The above paragraphs summarize published data that clearly show the following: (1) Compounds structurally related to a common small molecule can have a lethal effect when present as even a minor contaminant in a food supplement. (2) The GM enhancement of a metabolic pathway by the overexpression of genes for that pathway can have unpredictable consequences in the form of synthesizing a toxin. (3) Finally, in the case of golden rice, it is argued that biologically active compounds derived from aberrant plant carotenoid synthesis could have profound effects on human development. Similar arguments can be made for NEP-derived fatty acids that are directly incorporated into brain lipids and about NEPs overproducing vitamin E. Aberrant fatty acid composition of brain lipids is implicated in Alzheimer's disease, and vitamin E has a role similar to RA in mammalian development. The excess consumption of a nutrient can also have negative effects. For example, a clinical trial with vitamin E supplementation showed that a relatively small dose increased the risk of heart failure, and smokers who supplemented their diet with -carotene had an increased risk of lung cancer. Therefore, there is a potential for nutrient toxicity in NEPs because upper tolerable levels of many nutrients are not well established and are likely to vary between individuals and lifestyles.
The information presented here shows that not only the potential harm of the product should be considered for risk assessment, but the GM process itself. The data clearly invalidate the argument that "the regulatory trigger for risk assessment should be based upon the physical features of the product rather than the process by which the product was generated." While it is true that traditional breeding methods can give rise to potentially hazardous products, the most recent assessment of GM food safety by the National Research Council stated that GM "has a higher probability of producing unanticipated changes than some genetic modification methods", but it curiously concludes by stating that the risk of GM technology is no greater than conventional breeding methods.
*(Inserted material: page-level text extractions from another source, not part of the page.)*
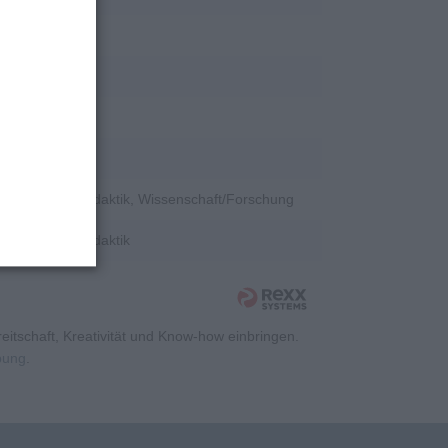
ent, Sonstiges
tion
e, Hochschuldidaktik, Wissenschaft/Forschung
e, Hochschuldidaktik
itschaft, Kreativität und Know-how einbringen.
rbung
.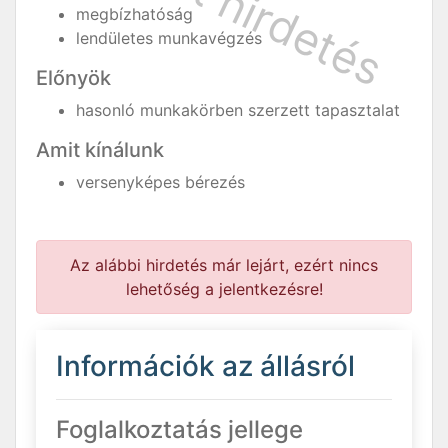
megbízhatóság
lendületes munkavégzés
Előnyök
hasonló munkakörben szerzett tapasztalat
Amit kínálunk
versenyképes bérezés
Az alábbi hirdetés már lejárt, ezért nincs
lehetőség a jelentkezésre!
Információk az állásról
Foglalkoztatás jellege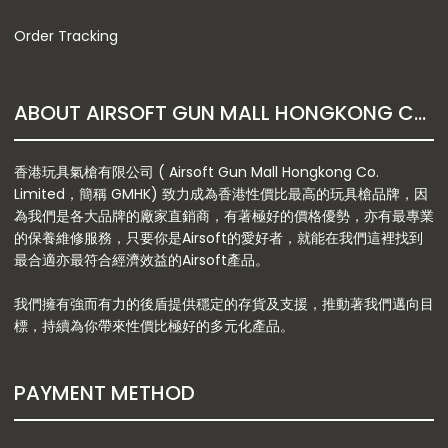
Order Tracking
ABOUT AIRSOFT GUN MALL HONGKONG CO. LTD
香港玩具氣槍有限公司 ( Airsoft Gun Mall Hongkong Co.
Limited，簡稱 GMHK) 致力成為香港性價比最高的玩具槍品牌，因
為我們是各大品牌的廠家直銷商，有著極好的價格優勢，亦有最專業
的保養維修服務，只要你是Airsoft的愛好者，就能在我們這裡找到
最合適亦最符合經濟效益的Airsoft產品。
我們擁有強而有力的後盾提供穩定的存貨及支援，推動著我們邁向目
標，持續為你帶來性價比極好的多元化產品。
PAYMENT METHOD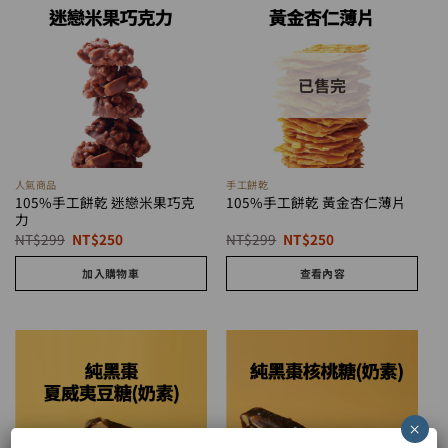
已售完
人氣商品
手工餅乾
105%手工餅乾 迷戀米果巧克
105%手工餅乾 黃金杏仁薄片
力
原
目
原
目
NT$
299
NT$
250
NT$
299
NT$
250
始
前
始
前
價
價
價
價
加入購物車
查看內容
格：
格：
格：
格：
NT$299。
NT$250。
NT$299。
NT$250。
×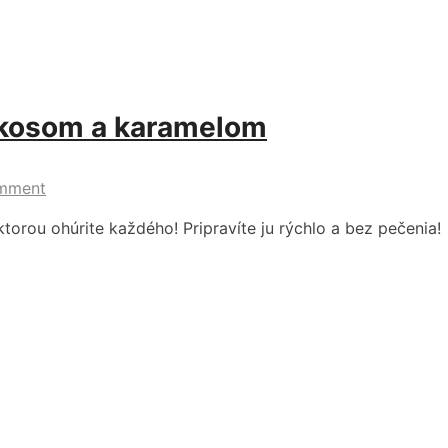
okosom a karamelom
mment
torou ohúrite každého! Pripravíte ju rýchlo a bez pečenia!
There are, in fact, no data comparing the food safety profiles of GM versus conventional breeding, and the ubiquitous argument that since there is no evidence that GM products make people sick, they are safe (see, for example, McHughen and Smyth, Bradford et al., and Miller et al.) is both illogical and false. There are, again, simply no data or even valid assays to support this contention. Without proper epidemiological studies, most types of harm will not be detected, and no such studies have been conducted. The necessity of labeling all GM products and particularly NEPs is therefore critical if there is any hope of monitoring adverse health consequences due to their consumption. For example, it would have been impossible to identify the source of the toxic tryptophan supplement if the product were not traceable through labeling.
It follows that before NEPs producing biologically active molecules such as beta -carotene, omega-3 fatty acids, or vitamin E are introduced into the food chain, great care must be taken to do rigorous, multigenerational animal safety assessments with the hope of identifying risks to health (for methods, see, for example, the 2007 publication by the National Toxicology Program and Pusztai and Bardocz). In addition, the products must be labeled and traceable, and the unpredictable and unintended metabolic changes that may occur in NEPs require the thorough testing of the entire edible portion of the plant, not just the designated product as is almost always done by biotech companies. To date there is essentially no multigenerational animal safety testing published for GM plants and no required labeling in the United States for any GM product. In an excellent review of our current GM regulatory process, Mandel concluded that for second-generation GM products, like NEPs, "it is necessary to establish a comprehensive, efficient and scientifically rigorous regulatory system." As discussed herein there are very valid scientific concerns to support this conclusion.